ABOUT THIS TASK: Lay out as a numbered list the lines in the records from the line containing "9. ArrayList 和 Vector 的区别是什么？" through the line containing "11. 哪些集合类是线程安全的？", leaving out blank lines.

RECORDED DATA:
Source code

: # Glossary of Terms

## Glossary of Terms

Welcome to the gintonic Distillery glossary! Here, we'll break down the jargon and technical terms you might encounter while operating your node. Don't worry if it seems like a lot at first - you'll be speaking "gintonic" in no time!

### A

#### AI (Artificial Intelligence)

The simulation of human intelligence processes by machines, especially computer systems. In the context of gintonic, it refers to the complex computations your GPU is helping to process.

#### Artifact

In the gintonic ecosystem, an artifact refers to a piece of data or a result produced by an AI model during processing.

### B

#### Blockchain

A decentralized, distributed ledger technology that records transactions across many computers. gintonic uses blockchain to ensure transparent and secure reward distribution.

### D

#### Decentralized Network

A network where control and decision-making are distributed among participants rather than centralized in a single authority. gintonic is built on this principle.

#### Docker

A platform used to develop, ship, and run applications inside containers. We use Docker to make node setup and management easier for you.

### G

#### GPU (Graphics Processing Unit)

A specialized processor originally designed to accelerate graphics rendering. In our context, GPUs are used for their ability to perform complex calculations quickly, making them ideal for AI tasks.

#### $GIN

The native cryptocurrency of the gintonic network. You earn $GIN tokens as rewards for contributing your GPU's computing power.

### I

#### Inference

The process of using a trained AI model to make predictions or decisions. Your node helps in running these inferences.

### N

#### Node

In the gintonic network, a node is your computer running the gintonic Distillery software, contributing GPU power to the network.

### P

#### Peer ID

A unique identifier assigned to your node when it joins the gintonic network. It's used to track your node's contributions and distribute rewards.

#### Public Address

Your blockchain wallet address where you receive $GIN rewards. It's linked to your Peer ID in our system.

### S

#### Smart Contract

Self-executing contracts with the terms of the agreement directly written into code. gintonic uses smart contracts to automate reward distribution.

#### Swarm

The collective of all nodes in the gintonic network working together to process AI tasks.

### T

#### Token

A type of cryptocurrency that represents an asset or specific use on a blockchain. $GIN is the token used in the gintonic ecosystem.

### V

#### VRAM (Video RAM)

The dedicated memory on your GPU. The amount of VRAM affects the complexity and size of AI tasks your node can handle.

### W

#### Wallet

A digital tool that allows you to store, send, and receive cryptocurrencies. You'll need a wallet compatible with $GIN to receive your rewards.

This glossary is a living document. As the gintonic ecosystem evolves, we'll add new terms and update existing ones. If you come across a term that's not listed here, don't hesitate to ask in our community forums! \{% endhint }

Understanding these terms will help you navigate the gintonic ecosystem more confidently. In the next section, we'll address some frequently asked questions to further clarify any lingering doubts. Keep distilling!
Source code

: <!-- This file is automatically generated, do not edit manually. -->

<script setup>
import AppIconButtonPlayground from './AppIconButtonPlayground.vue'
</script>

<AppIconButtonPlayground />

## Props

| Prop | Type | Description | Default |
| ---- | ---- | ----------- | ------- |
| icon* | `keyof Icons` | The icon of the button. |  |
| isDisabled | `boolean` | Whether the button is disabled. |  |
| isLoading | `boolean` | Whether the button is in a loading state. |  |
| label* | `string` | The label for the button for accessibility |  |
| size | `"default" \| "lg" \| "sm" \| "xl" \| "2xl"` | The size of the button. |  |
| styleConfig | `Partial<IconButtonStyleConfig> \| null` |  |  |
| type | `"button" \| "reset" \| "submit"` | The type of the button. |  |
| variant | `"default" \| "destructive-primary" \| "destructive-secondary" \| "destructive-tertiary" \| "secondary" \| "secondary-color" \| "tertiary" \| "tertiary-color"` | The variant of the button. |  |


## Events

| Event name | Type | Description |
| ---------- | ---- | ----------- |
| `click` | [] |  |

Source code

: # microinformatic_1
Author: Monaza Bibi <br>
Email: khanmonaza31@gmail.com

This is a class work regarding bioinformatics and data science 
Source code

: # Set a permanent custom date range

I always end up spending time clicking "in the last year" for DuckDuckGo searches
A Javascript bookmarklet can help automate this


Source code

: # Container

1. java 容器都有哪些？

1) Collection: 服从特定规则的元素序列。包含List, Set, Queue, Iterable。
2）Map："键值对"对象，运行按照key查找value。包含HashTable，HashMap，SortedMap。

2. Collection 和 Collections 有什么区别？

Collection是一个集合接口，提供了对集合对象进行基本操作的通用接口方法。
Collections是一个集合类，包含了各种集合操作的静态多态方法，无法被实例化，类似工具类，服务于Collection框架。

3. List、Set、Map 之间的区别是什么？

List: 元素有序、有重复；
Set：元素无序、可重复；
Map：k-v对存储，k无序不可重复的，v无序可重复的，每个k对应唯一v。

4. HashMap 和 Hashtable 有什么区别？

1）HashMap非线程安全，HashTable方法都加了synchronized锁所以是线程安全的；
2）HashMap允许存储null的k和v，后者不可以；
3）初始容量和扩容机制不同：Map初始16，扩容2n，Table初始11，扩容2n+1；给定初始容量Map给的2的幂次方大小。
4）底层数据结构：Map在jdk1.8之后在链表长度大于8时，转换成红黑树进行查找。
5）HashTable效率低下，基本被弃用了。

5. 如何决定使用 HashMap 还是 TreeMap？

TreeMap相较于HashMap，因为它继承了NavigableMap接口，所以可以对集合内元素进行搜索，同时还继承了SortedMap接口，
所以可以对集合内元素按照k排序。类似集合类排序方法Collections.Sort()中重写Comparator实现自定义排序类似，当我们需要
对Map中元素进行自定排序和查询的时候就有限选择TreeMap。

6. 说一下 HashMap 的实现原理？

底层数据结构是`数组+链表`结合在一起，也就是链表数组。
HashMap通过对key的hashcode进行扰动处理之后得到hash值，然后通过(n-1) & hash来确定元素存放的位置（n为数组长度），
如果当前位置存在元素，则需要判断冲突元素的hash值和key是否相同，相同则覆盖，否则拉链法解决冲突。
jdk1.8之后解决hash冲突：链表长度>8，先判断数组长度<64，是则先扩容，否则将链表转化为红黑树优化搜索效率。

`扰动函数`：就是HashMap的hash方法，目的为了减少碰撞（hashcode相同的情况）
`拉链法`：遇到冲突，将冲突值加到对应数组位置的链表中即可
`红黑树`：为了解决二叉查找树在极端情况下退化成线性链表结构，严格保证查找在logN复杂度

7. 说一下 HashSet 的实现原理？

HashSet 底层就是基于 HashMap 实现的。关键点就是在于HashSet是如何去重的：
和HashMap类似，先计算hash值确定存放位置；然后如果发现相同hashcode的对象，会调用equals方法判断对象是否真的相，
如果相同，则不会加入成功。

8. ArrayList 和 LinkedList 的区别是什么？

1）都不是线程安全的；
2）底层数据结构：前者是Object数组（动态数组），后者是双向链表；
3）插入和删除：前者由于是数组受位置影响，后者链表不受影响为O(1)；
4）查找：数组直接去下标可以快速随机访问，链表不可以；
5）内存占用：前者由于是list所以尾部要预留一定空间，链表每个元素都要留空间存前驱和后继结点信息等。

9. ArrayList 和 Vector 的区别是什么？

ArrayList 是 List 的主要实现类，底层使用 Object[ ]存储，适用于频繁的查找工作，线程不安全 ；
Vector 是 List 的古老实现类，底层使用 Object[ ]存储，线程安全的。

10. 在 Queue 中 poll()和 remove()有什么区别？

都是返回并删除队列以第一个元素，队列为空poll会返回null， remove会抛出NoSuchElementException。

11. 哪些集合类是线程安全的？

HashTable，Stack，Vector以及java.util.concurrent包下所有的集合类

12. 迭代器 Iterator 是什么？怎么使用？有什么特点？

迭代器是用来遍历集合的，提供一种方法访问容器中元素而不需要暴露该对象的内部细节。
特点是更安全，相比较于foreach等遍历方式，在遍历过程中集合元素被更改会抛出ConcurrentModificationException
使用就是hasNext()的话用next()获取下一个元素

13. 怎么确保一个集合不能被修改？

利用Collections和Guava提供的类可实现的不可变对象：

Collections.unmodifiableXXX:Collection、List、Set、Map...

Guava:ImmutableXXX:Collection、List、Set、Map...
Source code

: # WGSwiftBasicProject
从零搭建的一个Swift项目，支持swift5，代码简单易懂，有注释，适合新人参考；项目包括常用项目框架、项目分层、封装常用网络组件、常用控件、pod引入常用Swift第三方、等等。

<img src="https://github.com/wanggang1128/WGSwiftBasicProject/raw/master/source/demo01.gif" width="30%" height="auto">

YOUR RESPONSE:
1. 9. ArrayList 和 Vector 的区别是什么？
2. ArrayList 是 List 的主要实现类，底层使用 Object[ ]存储，适用于频繁的查找工作，线程不安全 ；
3. Vector 是 List 的古老实现类，底层使用 Object[ ]存储，线程安全的。
4. 10. 在 Queue 中 poll()和 remove()有什么区别？
5. 都是返回并删除队列以第一个元素，队列为空poll会返回null， remove会抛出NoSuchElementException。
6. 11. 哪些集合类是线程安全的？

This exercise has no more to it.